Enrico Forte candidato alle Regionali del Lazio con il Pd

LATINA – “Il ricorso a stratagemmi ed equivoci verbali è una tecnica ormai consolidata di una vecchia politica che ha fatto il suo tempo alimentata dalla distorsione di una visione clientelare della gestione del pubblico. Gli oltre 530 precari della Asl di Latina, i cui contratti scadranno il 31 luglio prossimo, saranno gradualmente internalizzati ma soltanto dopo aver una seria ricognizione del personale necessario e alla luce della nuova programmazione sanitaria che si sta operando nella attuale fase di trasparente gestione da parte della Regione”.

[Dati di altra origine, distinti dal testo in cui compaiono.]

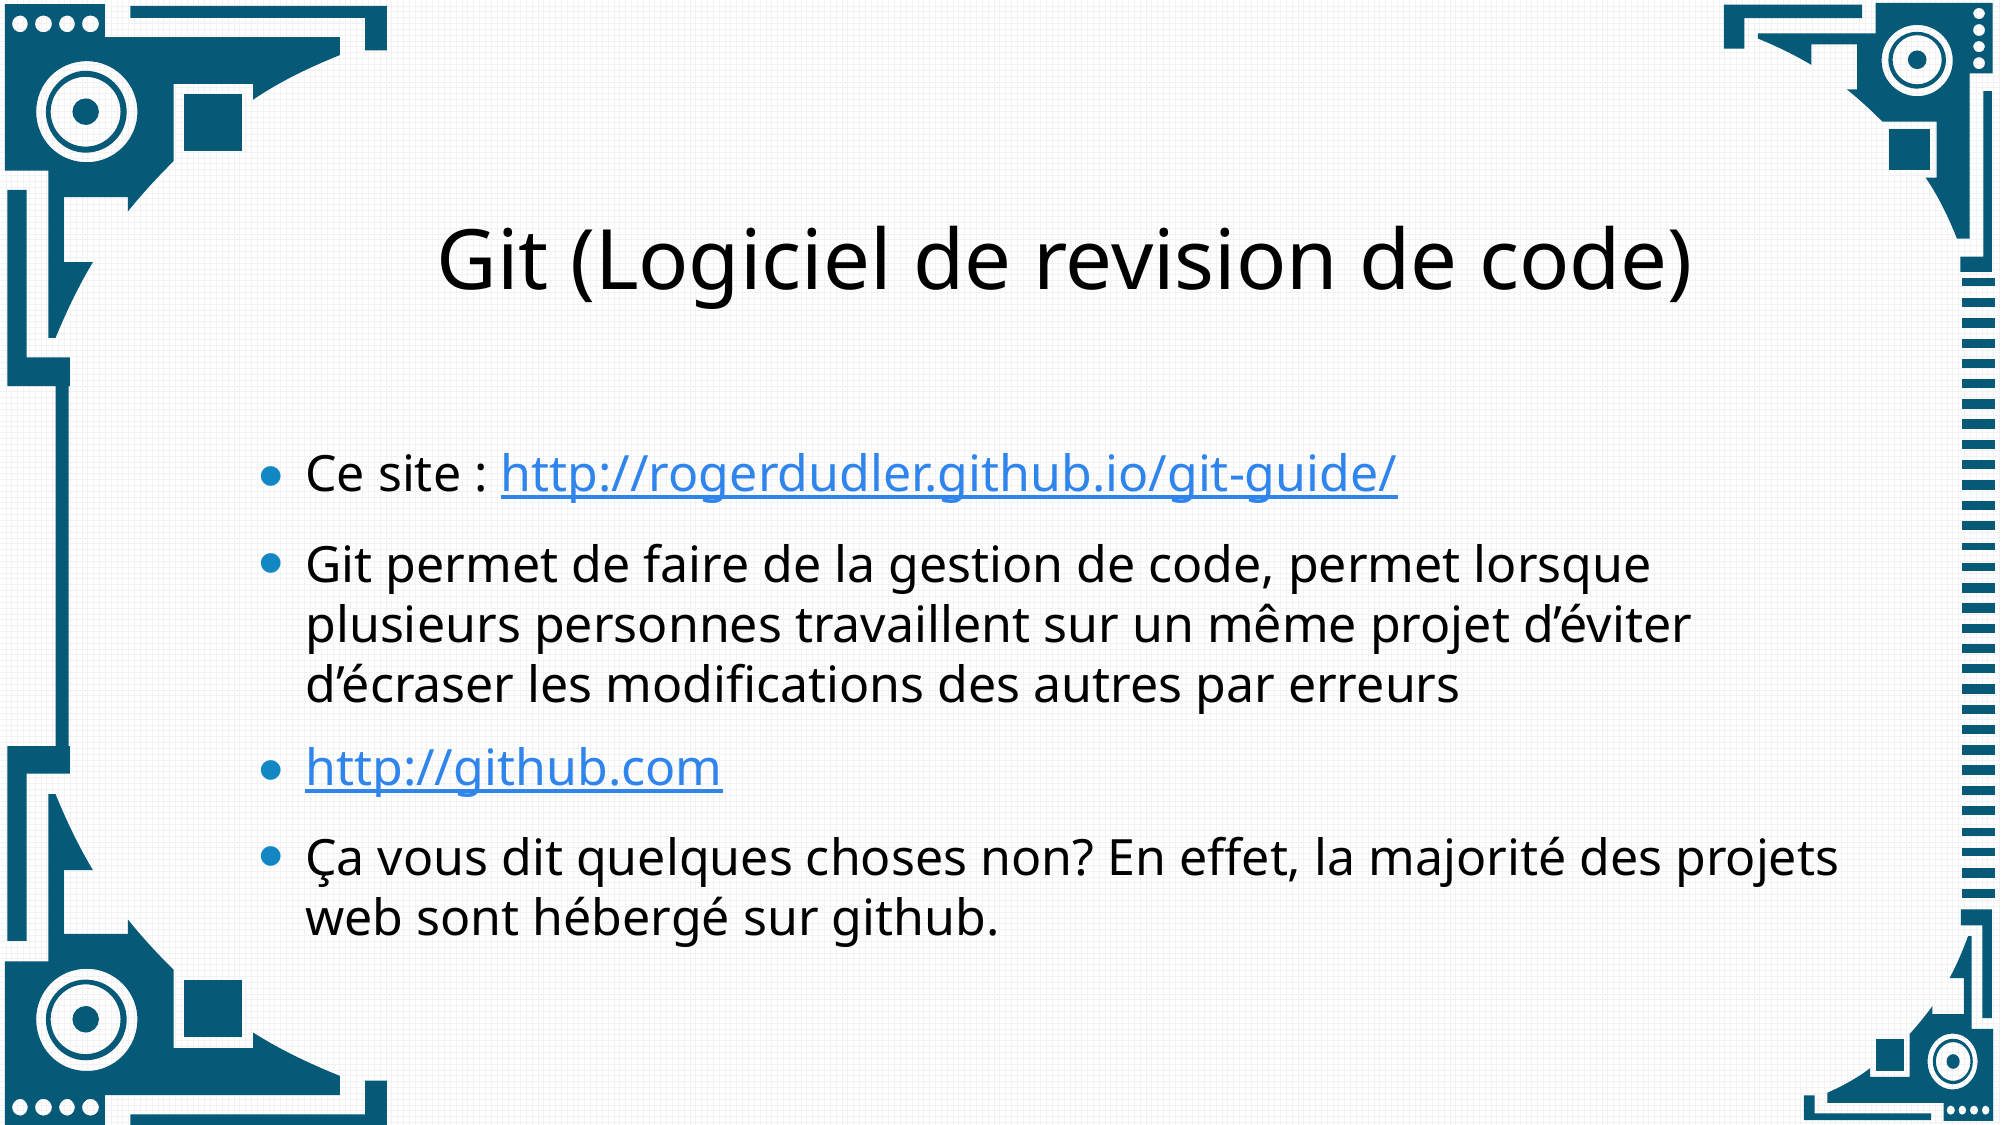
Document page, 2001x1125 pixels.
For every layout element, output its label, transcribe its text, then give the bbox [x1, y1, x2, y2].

Il consigliere regionale del Pd Enrico Forte torna sulla vicenda delle assunzioni a tempo deliberate dalla direzione generale della Asl, assunzioni che proprio in seguito alla sua richiesta di commissariamento dell’azienda sanitaria sono state “congelate”, e risponde alle dichiarazioni di alcuni esponenti del Pdl che in questi giorni hanno difeso il comportamento dei vertici della Asl.
“Le delibere 315 e 316 – attacca il consigliere regionale – sono un esempio lampante di un certo tipo di agire, impostato su logiche prettamente clientelari. La direzione generale della Asl ha deciso, adducendo come pretesto i Livelli essenziali di assistenza, di far passare avanzamenti di carriera e assegnare dirigenze a personale sanitario non medico palesemente inutili imboccando un percorso che va in direzione contraria rispetto al principio di integrazione tra ospedale e territorio. Esempi eclatanti di tale impostazione sono la pretesa di dividere le due Unità operative complesse (la dirigenza infermieristica dell’ospedale da quella del territorio) affidando dirigenze mediche ad personam. L’affermazione che “si trattava nella maggior parte di rinnovi” per tutelare i lavoratori precari, è avvilente proprio perché tenta di giustificare atti ad personam adducendo come motivazione i legittimi interessi di una categoria di professionisti che da anni, senza un futuro certo, drammaticamente garantisce i servizi sanitari sul territorio della provincia di Latina. L’annullamento delle due deliberazioni ha come obiettivo quello di evitare di immettere nel già affollato gruppo dei precari nuovi assunti su segnalazione. Le assunzioni di cui parliamo – continua Enrico Forte – non erano infatti dei semplici rinnovi di contratti già in essere, come si evince dopo una breve lettura delle delibere oggetto di contestazione, circostanza che, in un processo che si vuole avviare per il superamento del precariato, potrebbe danneggiare alcuni professionisti che si vedrebbero superati da elementi “beneficiati” all’improvviso”.

Il consigliere regionale pontino ricorda come l’impegno assunto dalla Regione Lazio in materia di sanità sia invece quello di programmare un graduale inserimento nell’organico degli oltre 530 precari della Asl pontina, impegno che non può prescindere da un’attenta ricognizione dell’attuale organico e da una valutazione delle necessità reali, in un’ottica di <gestione nuova e trasparente>.